白流芳慢慢坐下,看着满桌丰盛的菜肴笑了笑:“好丰盛,多谢款待了。”随后很自然地给江行昀夹了块肉:“最近都瘦了,多吃点吧。”
“多谢,你也多吃点。”他微笑点头,也给她夹了些菜。
曹大姐冷冷撇了一眼他们:“没名没分的,却举止暧昧,也不怕外人戳咱家脊梁骨。”
白流芳轻笑:“大母是外人,恐怕不知,主母早已经答应了我们的事,怎么能是没名没分呐。”
“你...”曹大姐气急,又把矛头指向江行昀,“这就是你找来的人吗,一点教养都没有!”
江行昀用帕子擦了擦嘴,道:“流芳只是说话比较直,您是长辈,就不要和小辈计较了吧。”
曹大姐一口气上不来,正想反驳,曹菱按住了她,道:“行昀的亲生母亲是我,难道你白流芳不该问问我同不同意吗?”
“呵,那是自然,虽然江家主是入赘,可到底还是行昀的母亲,自然还是要问你。”
曹菱握紧拳头,这一声声入赘,彻底刺痛了她的自尊心,道:“好啊,那我问问你,你是什么出身,家中父母是何身份?”

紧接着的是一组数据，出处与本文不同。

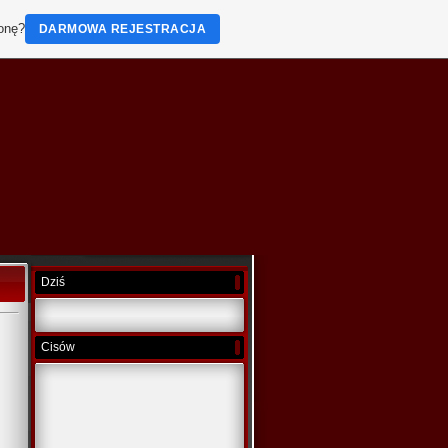
ronę?
DARMOWA REJESTRACJA
Dziś
Cisów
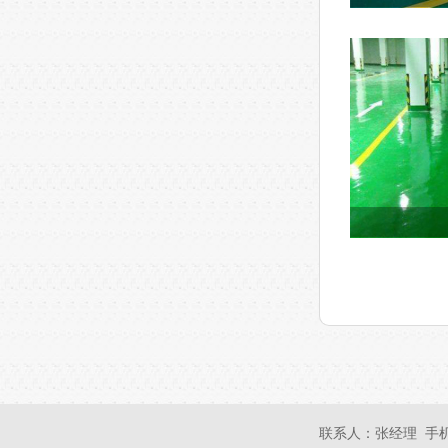
联系人：张经理 手机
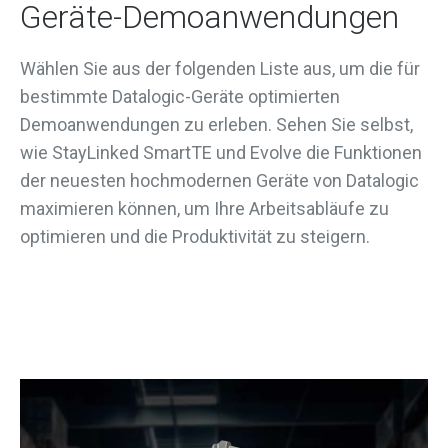
Geräte-Demoanwendungen
Wählen Sie aus der folgenden Liste aus, um die für
bestimmte Datalogic-Geräte optimierten
Demoanwendungen zu erleben. Sehen Sie selbst,
wie StayLinked SmartTE und Evolve die Funktionen
der neuesten hochmodernen Geräte von Datalogic
maximieren können, um Ihre Arbeitsabläufe zu
optimieren und die Produktivität zu steigern.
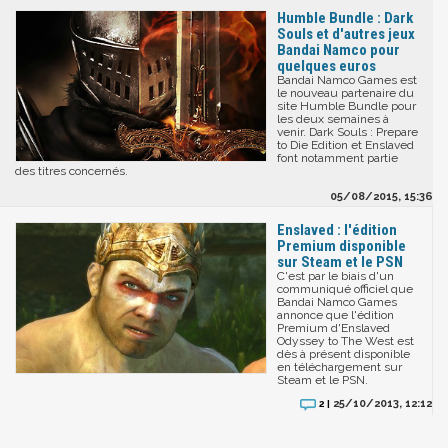
Humble Bundle : Dark
Souls et d'autres jeux
Bandai Namco pour
quelques euros
Bandai Namco Games est
le nouveau partenaire du
site Humble Bundle pour
les deux semaines à
venir. Dark Souls : Prepare
to Die Edition et Enslaved
font notamment partie
des titres concernés.
05/08/2015, 15:36
Enslaved : l'édition
Premium disponible
sur Steam et le PSN
C'est par le biais d'un
communiqué officiel que
Bandai Namco Games
annonce que l'édition
Premium d'Enslaved
Odyssey to The West est
dès à présent disponible
en téléchargement sur
Steam et le PSN.
25/10/2013, 12:12
2 |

白流芳给自己倒了一杯酒,道:“我刚才说了,我只是一个乡野之人,田野出身,父母是种田的农户。”
“呵!”曹大姐丝毫不掩饰的嘲讽。
“既是乡野出身,有什么资格进我江家的门?”
白流芳温柔一笑,偏头看向江行昀:“虽然我什么都没有,可我有一颗爱他的心。”
“哼!”曹菱冷笑一声,看了一眼江腹丽,仿佛在质疑:这就是你选好的人吗?
江腹丽面不改色,静静看着两方的争斗。
“真心值几个钱,白流芳,你一个无钱无势的小人,还想和我江家结亲,你也配?”
“哎,你们怎能如此势利,这俗话说得好,情义值千金,若是一家人为了钱财反目,那与禽兽无异啊。”
她又给自己倒了一杯酒,似笑非笑说:“再说了,我听闻江家主在入赘之前也是乡野出身,怎么吃饱了饭,还骂起了娘?”
一句话让江腹丽陷入了沉思。
江行昀的手突然搭在她手上,声音很轻:“少喝点。”
曹菱看她的眼神仿佛淬了毒,曹大姐怒喊:“就凭你也配和我妹妹比,她可是中过举的,若不是为了江云良,她早当大官了,怎么可能在这里受你们的侮辱!”
江云良便是江行昀的父亲。
“大姐!”曹菱拉不住她,竟让她将真心话都说了出来。
啪——
江腹丽的一巴掌拍到桌上,一直缩在一边的柳香被吓得一激灵,这时所有人都看向江腹丽。
“主母...”江行昀想劝导,可又不知该说什么,他知道主母真的怒了。
“曹菱,你当真是如此想的吗?”江腹丽直直看向她。
曹菱急忙解释:“不是,我是真心爱云良的,为他所做的一切都是心甘情愿。”
“哼,你是什么德行我都知道,只是你要记得,当初是你自己求我,要和云良成亲,你自己也亲口说了,不爱官场名利,只想和云良在一起,否则我怎么可能让你进我江家的门。”江腹丽很少如此疾言厉色,但事关自己的儿子,她已经失去了冷静。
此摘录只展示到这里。